Will the U.S. attack Iran this June?

Published February 24, 2005 7:01PM (EST)

In the midst of ongoing speculation about the possibility of a U.S. bombardment of Iranian nuclear targets, the blogosphere has been buzzing over comments made by former UNSCOM weapons inspector Scott Ritter at an antiwar event in Olympia, WA, on Feb. 18. Ritter, an outspoken opponent of the war on Iraq, surprised the crowd with details about a conversation he said he'd had with a source connected to the Bush administration back in October 2004. He claimed that he had been told, in confidence, that President Bush had signed off on military plans calling for the aerial bombardment of Iran in June 2005.

Reached by Salon for comment, Ritter confirmed his earlier statement. He would not identify his source other than to say that he or she was affiliated with the Bush administration, and had sought him out for his "expert advice on Iraq."

"I was approached on my ideas on how to stabilize Iraq," said Ritter. "My number one piece of advice was, don't bomb Iran. The response was, it's out of anybody's hands. It's a done deal."

Ritter said he had decided to come forward after hearing Secretary of State Condoleezza Rice say that the administration was not considering such an attack. "She's lying through her teeth," says Ritter.

On Tuesday, the Associated Press quoted President Bush as saying that it is "simply ridiculous" to assume that such an attack was imminent. He said that he would seek a diplomatic resolution to the Iranian arms issue, but that "all options" were "on the table" nonetheless.

In a recent article in the New Yorker , investigative reporter Seymour Hersh described extensive U.S. reconnaissance efforts in Iran for the purpose of assessing Iran's nuclear and chemical weapons capabilities. He contrasted the Bush administration's public position on Iraq with statements from a "high-level intelligence official," who told him: "It's not if we're going to do anything against Iran. They're doing it."

Hersh also went on "The Daily Show" with Jon Stewart and suggested that the administration may be planning an attack sooner than it will admit. "The plan is to get three or four dozen targets, hit them by air this summer, maybe, or whenever, and the thinking is, if they can show that the theocracy isn't that powerful, the people will rise up," Hersh told Stewart.

According to Ritter, the June date is based on Israel's eagerness to launch a preemptive attack on Iran before the country can make large strides in its nuclear development.

Some bloggers are wondering why Ritter, who has been inconsistent in his assessment of Iraq's weapons program, had access to such information. As chief U.N. arms inspector in Iraq between 1991 and 1998, he was passionately convinced that Saddam Hussein was concealing WMD. During a testimony before Congress in 1998, Ritter was greeted as a "true American hero" by Republicans anxious to make a case to go to war. In the run-up to war in Iraq, however, he insisted that Iraq had never had WMD and called the President's justification for pre-emptive war "the most calamitous international deception of modern times."

Jeremy Shapiro, a national security expert at the Brookings Institute, says the idea that the President has signed off on a June directive to bombard Iranian targets is "inconceivable."

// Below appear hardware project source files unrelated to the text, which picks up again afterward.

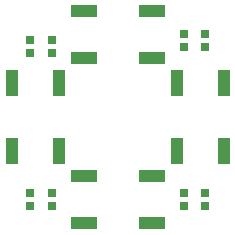
<source format=gbr>
%TF.GenerationSoftware,KiCad,Pcbnew,7.0.6*%
%TF.CreationDate,2023-08-27T19:49:05-04:00*%
%TF.ProjectId,miniclick,6d696e69-636c-4696-936b-2e6b69636164,rev?*%
%TF.SameCoordinates,Original*%
%TF.FileFunction,Paste,Top*%
%TF.FilePolarity,Positive*%
%FSLAX46Y46*%
G04 Gerber Fmt 4.6, Leading zero omitted, Abs format (unit mm)*
G04 Created by KiCad (PCBNEW 7.0.6) date 2023-08-27 19:49:05*
%MOMM*%
%LPD*%
G01*
G04 APERTURE LIST*
%ADD10R,2.200000X1.000000*%
%ADD11R,0.700000X0.700000*%
%ADD12R,1.000000X2.200000*%
G04 APERTURE END LIST*
D10*
%TO.C,SW5*%
X150900000Y-92000000D03*
X145100000Y-92000000D03*
X150900000Y-88000000D03*
X145100000Y-88000000D03*
%TD*%
%TO.C,SW2*%
X145100000Y-102000000D03*
X150900000Y-102000000D03*
X145100000Y-106000000D03*
X150900000Y-106000000D03*
%TD*%
D11*
%TO.C,D5*%
X155415000Y-91050000D03*
X155415000Y-89950000D03*
X153585000Y-89950000D03*
X153585000Y-91050000D03*
%TD*%
D12*
%TO.C,SW1*%
X157000000Y-94100000D03*
X157000000Y-99900000D03*
X153000000Y-94100000D03*
X153000000Y-99900000D03*
%TD*%
%TO.C,SW3*%
X139000000Y-99900000D03*
X139000000Y-94100000D03*
X143000000Y-99900000D03*
X143000000Y-94100000D03*
%TD*%
D11*
%TO.C,D3*%
X142415000Y-104550000D03*
X142415000Y-103450000D03*
X140585000Y-103450000D03*
X140585000Y-104550000D03*
%TD*%
%TO.C,D2*%
X140585000Y-90450000D03*
X140585000Y-91550000D03*
X142415000Y-91550000D03*
X142415000Y-90450000D03*
%TD*%
%TO.C,D4*%
X155415000Y-104550000D03*
X155415000Y-103450000D03*
X153585000Y-103450000D03*
X153585000Y-104550000D03*
%TD*%
M02*

</source>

"First of all, I think it's extraordinarily unlikely that we have sufficient intelligence on what the appropriate targets are to hit," he told Salon. "Secondly, the President doesn't tend to make decisions on this type of thing that far in advance."

Shapiro also said Israel would need U.S. military backing for any offensive, and found it unlikely that it would be willing to engage in an attack against our wishes. He was dubious that an attack would have any kind of dramatic effect on the Iranian program, and might even embolden the country to redouble its efforts.

In Shapiro's view, the Bush administration will continue to seek leverage through a balance of diplomacy and hawkish posturing. "I think it's quite clear that an attack is not their preferred outcome," he said. But it is "very important at all points in the negotiation to assert that they would be willing to do this."


By Julia Scott

San Francisco-based freelance journalist Julia Scott writes about water and energy issues for various publications. She also covers the environment for Bay Area News Group, a chain of newspapers in Northern California.